What you will do>
A – In the passage on meta-learning, what does MMAML introduce to identify the mode of the input task automatically?
B – Reproduce the portion of the passage on meta-learning starting with "Another approach used in training meta learner models is Network" and going on through "reduces unnecessary computation.".

Passage>
•••••

However, the performance of such approaches is limited, especially when the taskset is sampled from multi-modal task distributions. Multi-initialization MAML and Multimodal MAML (MMAML) addresses the challenge of training multiple distributions on a single initialization. Training multiple distributions on a single initialization leads to deterioration of accuracy, resulting in a need to train multiple initializations. Multi-MAML (training distributions on corresponding initializations) reduces negative knowledge transfer, based on the assumption that the input task distribution is known. MMAML addresses this issue by introducing a modulation network that automates the process of identifying the mode (initialization) of the input task. However, both Multi-MAML and MMAML are computation expensive as they train on different N initializations and not a single initialization, leading to an increase in the overall training time. Furthermore, no knowledge is shared between tasks from different distributions.

Another approach used in training meta learner models is gradient sparsity. Instead of fixing the layers or parameters to be frozen during training, meta learner learns a binary mask corresponding to the parameters of the backbone. These set of parameters are masked on the weights of the backbone, akin to switching trainable and non-trainable parameters. However, meta-learning additional set of parameters leads to a computational overhead. Instead, a method and system is disclosed that utilizes a simple Multi-Layer Perceptron (MLP) having very less parameters that finds trainable layers instead of trainable parameters. Additionally, work in the literature, ‘Learning where to learn: Gradient sparsity in meta and continual learning’ by Johannes von Oswald, et.al. is inclined more towards single distributional training as opposed multi-distributional training approach disclosed herein.

Another approach used in training meta learner models is Network Pruning, which focuses on pruning weights of the underlying backbone to reduce the computational expense during training and inference in GBML algorithms. One of the literature work make use of Lottery Ticket Hypothesis2 to determine a sub-network that has a sufficiently good accuracy, thus pruning rest of the weights in the backbone. While this does result in reduced computation, it comes at the cost of deterioration in accuracy. Instead, as in the method disclosed herein, updating weights of the sub-network is performed while freezing rest of the other weights, which ensures only the relevant weights are updated while retaining the knowledge gained from previous tasks. This reduces unnecessary computation.

Thus, it is observed that technical limitation of conventional GBML is their inability to adapt to scenarios where input tasks are sampled from multiple distributions. Training multiple models, with one model per distribution adds to the training time owing to increased compute. Consequently, a trade-off is observed between the computation cost and model performance when using conventional methods of GBML such as the MAML that use single model initialization or multi-MAML that utilizes task specific multiple models for enhanced prediction accuracy of meta learner models. Embodiments disclosed herein address the trade-off, by providing an efficient strategy for multi-distributional training of GBML algorithms. A work in literature demonstrates that a meta learner model is capable of generalizing well on unseen tasks from similar distributions even if all layers in the network, except the head-layer are frozen. The efficacy of this approach decreases in a multi-distribution scenario as the layers are frozen agnostic to the structure of the input task.

•••••

Data excerpts>
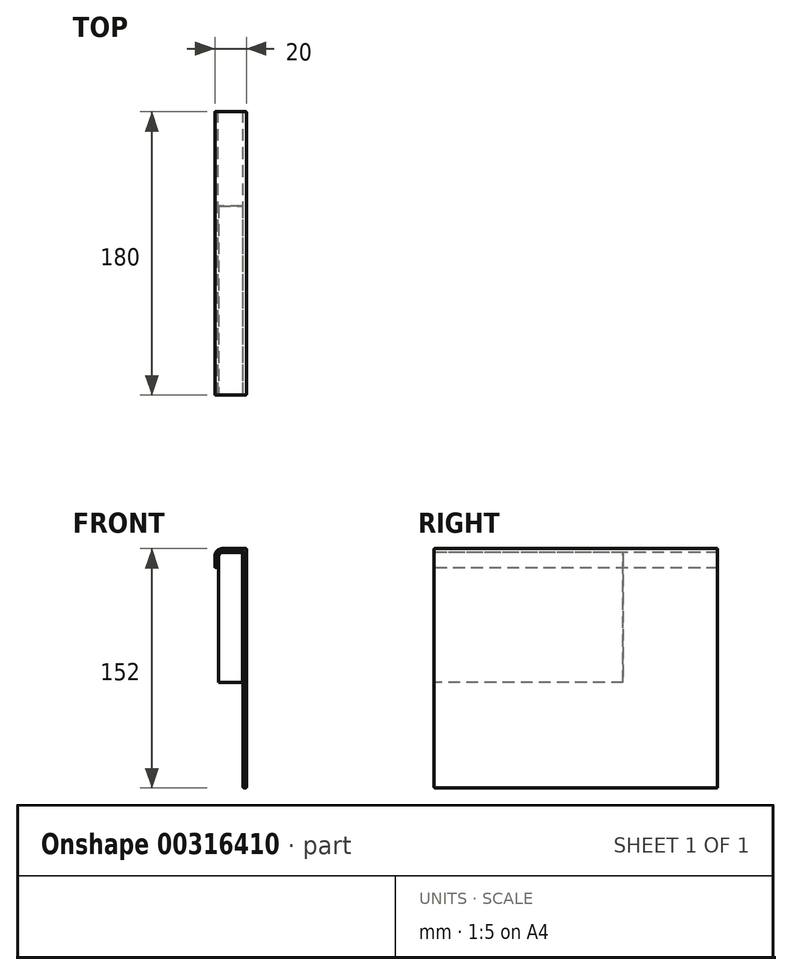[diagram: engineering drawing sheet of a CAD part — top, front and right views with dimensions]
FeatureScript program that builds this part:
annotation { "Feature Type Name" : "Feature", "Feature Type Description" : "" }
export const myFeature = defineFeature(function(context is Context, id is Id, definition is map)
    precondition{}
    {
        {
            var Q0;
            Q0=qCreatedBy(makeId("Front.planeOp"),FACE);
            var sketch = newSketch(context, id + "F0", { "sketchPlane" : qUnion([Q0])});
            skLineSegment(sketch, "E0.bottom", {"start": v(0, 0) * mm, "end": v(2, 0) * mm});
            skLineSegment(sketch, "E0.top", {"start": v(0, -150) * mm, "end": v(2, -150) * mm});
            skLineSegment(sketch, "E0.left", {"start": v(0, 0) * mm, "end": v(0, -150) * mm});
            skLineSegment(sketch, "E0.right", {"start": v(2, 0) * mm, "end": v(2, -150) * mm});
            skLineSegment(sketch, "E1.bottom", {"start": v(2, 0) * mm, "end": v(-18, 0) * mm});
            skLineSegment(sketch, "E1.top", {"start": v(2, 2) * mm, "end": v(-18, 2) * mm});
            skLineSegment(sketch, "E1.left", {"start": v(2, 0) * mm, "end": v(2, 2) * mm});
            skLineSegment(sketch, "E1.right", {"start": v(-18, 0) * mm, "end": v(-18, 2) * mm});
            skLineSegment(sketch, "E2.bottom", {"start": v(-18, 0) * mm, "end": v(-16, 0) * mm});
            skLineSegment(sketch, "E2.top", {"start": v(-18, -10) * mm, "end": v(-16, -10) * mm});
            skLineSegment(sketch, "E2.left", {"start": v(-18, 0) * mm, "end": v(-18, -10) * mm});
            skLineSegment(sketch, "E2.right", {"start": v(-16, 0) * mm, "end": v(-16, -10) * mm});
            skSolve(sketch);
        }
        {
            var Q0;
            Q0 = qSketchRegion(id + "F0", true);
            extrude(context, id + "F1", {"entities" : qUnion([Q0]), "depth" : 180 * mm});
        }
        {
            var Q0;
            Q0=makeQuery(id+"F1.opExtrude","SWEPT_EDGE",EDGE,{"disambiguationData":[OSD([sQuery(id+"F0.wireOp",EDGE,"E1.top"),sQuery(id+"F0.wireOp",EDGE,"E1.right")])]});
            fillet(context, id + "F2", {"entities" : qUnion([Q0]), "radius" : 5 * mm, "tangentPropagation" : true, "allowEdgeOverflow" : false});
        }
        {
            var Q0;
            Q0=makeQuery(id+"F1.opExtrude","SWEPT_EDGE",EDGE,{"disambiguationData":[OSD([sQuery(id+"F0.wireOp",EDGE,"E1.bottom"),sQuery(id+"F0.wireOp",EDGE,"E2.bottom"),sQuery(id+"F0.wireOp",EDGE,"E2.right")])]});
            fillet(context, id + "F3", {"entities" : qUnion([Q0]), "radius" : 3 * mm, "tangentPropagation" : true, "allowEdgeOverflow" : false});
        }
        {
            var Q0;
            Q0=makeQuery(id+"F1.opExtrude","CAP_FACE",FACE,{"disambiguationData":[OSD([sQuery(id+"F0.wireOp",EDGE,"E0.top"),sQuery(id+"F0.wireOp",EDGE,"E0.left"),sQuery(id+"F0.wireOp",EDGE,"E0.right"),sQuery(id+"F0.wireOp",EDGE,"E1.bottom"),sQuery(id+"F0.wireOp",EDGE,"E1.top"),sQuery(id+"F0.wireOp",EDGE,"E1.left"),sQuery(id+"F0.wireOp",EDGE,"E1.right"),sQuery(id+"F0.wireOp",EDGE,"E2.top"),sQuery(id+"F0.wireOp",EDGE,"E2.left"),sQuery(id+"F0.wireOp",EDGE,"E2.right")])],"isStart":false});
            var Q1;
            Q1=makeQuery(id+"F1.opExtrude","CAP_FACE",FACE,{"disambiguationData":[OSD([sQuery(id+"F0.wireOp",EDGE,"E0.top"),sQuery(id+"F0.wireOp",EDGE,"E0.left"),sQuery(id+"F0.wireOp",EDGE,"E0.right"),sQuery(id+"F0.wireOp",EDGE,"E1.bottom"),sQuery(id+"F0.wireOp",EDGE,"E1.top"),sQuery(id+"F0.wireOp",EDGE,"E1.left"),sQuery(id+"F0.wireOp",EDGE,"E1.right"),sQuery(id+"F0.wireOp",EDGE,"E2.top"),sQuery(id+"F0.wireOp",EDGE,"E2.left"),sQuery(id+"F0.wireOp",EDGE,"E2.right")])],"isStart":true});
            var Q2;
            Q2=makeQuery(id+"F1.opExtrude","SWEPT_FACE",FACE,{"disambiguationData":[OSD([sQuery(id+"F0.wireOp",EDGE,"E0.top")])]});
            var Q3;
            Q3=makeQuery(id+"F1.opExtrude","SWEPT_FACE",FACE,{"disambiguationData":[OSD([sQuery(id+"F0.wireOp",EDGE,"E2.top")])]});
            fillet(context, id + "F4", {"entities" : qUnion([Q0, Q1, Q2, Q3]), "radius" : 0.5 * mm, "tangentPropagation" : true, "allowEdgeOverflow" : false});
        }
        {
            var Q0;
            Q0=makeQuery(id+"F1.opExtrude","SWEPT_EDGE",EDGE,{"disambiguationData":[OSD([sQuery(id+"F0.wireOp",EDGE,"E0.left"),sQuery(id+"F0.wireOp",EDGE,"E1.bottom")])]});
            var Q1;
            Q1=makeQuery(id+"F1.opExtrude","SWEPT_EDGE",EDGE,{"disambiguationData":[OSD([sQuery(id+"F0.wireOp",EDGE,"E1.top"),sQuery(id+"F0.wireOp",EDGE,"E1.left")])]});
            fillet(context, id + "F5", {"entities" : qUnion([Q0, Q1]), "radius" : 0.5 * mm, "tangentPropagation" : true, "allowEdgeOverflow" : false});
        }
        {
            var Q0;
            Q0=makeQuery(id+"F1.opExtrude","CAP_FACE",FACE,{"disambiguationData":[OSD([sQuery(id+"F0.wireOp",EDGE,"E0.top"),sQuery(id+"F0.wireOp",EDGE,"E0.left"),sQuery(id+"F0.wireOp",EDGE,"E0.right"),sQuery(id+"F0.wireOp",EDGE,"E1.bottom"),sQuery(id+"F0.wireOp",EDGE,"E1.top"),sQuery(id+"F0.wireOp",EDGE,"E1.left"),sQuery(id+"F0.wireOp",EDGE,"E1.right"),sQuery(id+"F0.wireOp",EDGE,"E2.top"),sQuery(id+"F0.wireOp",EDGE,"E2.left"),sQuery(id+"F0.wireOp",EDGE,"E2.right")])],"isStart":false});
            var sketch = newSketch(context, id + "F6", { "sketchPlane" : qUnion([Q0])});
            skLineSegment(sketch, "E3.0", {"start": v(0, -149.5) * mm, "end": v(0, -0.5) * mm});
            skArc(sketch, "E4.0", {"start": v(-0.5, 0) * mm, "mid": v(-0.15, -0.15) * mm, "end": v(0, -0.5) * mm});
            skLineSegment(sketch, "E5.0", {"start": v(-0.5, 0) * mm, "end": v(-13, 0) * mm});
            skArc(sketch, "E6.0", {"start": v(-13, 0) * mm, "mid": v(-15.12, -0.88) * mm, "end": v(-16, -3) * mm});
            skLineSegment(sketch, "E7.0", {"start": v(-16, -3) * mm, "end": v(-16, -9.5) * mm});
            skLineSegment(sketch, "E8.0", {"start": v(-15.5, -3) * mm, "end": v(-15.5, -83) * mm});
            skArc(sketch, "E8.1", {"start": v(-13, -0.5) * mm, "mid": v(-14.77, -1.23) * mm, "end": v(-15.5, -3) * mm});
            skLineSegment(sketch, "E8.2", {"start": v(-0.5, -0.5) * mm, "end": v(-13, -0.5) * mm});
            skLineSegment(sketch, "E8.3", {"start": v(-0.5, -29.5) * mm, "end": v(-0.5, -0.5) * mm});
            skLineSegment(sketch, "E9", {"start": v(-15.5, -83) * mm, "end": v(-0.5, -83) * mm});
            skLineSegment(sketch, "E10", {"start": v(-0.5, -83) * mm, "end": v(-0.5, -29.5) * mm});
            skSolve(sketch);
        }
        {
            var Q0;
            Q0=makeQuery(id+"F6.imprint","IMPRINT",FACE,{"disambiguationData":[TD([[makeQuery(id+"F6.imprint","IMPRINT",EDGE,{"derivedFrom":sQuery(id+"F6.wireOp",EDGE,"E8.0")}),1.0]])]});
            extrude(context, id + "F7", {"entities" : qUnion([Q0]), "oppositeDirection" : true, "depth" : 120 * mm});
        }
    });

•••••

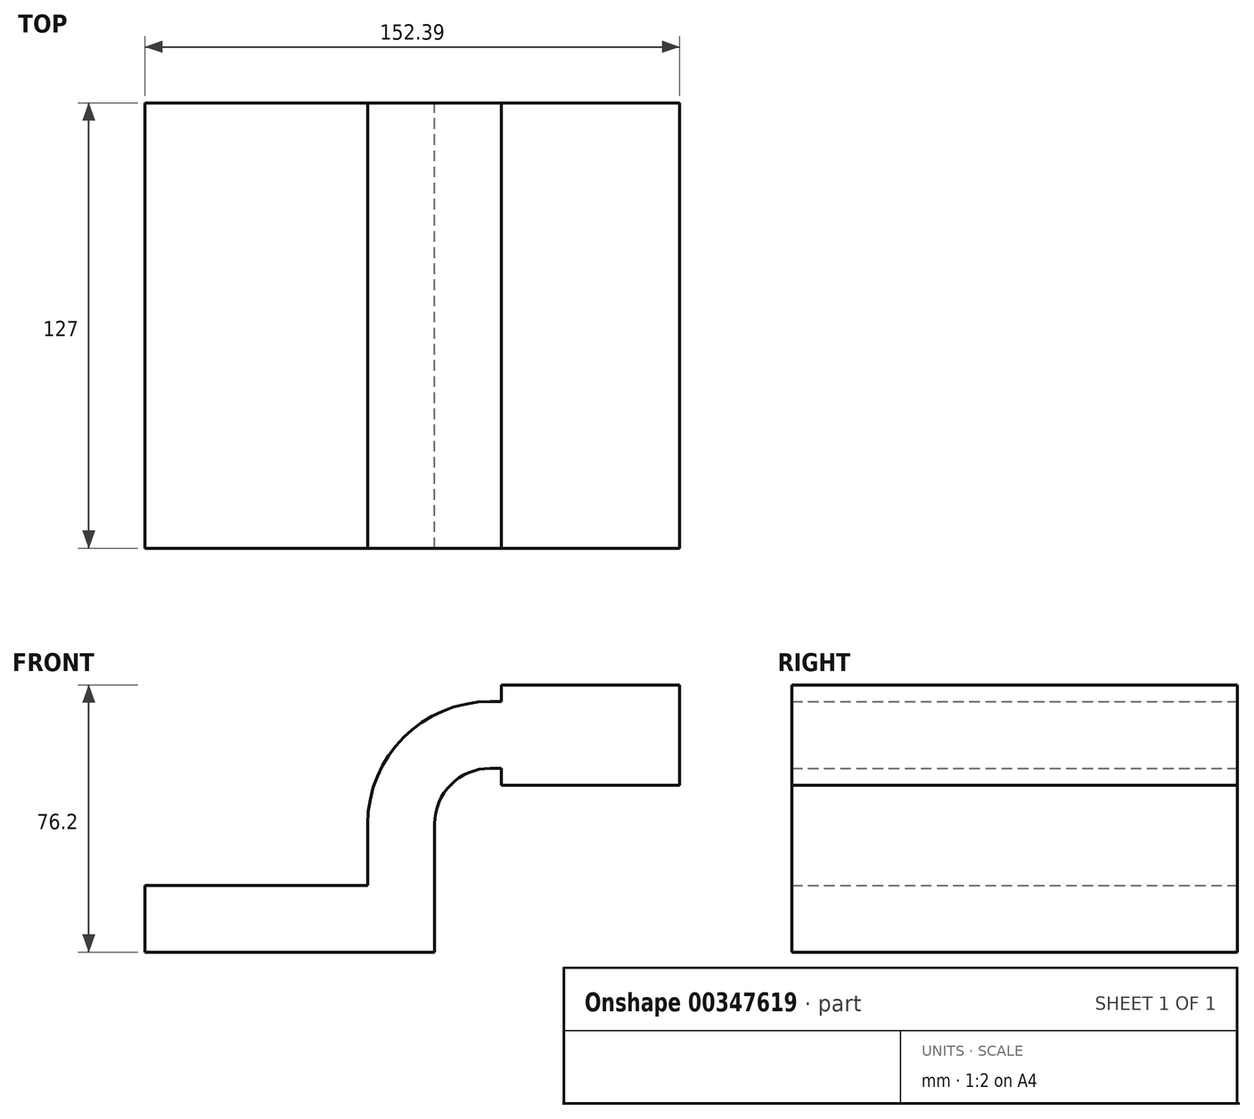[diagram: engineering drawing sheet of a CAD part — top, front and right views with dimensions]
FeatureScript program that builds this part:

•••••

Expected answers>
A – A modulation network.

B –
Another approach used in training meta learner models is Network Pruning, which focuses on pruning weights of the underlying backbone to reduce the computational expense during training and inference in GBML algorithms. One of the literature work make use of Lottery Ticket Hypothesis2 to determine a sub-network that has a sufficiently good accuracy, thus pruning rest of the weights in the backbone. While this does result in reduced computation, it comes at the cost of deterioration in accuracy. Instead, as in the method disclosed herein, updating weights of the sub-network is performed while freezing rest of the other weights, which ensures only the relevant weights are updated while retaining the knowledge gained from previous tasks. This reduces unnecessary computation.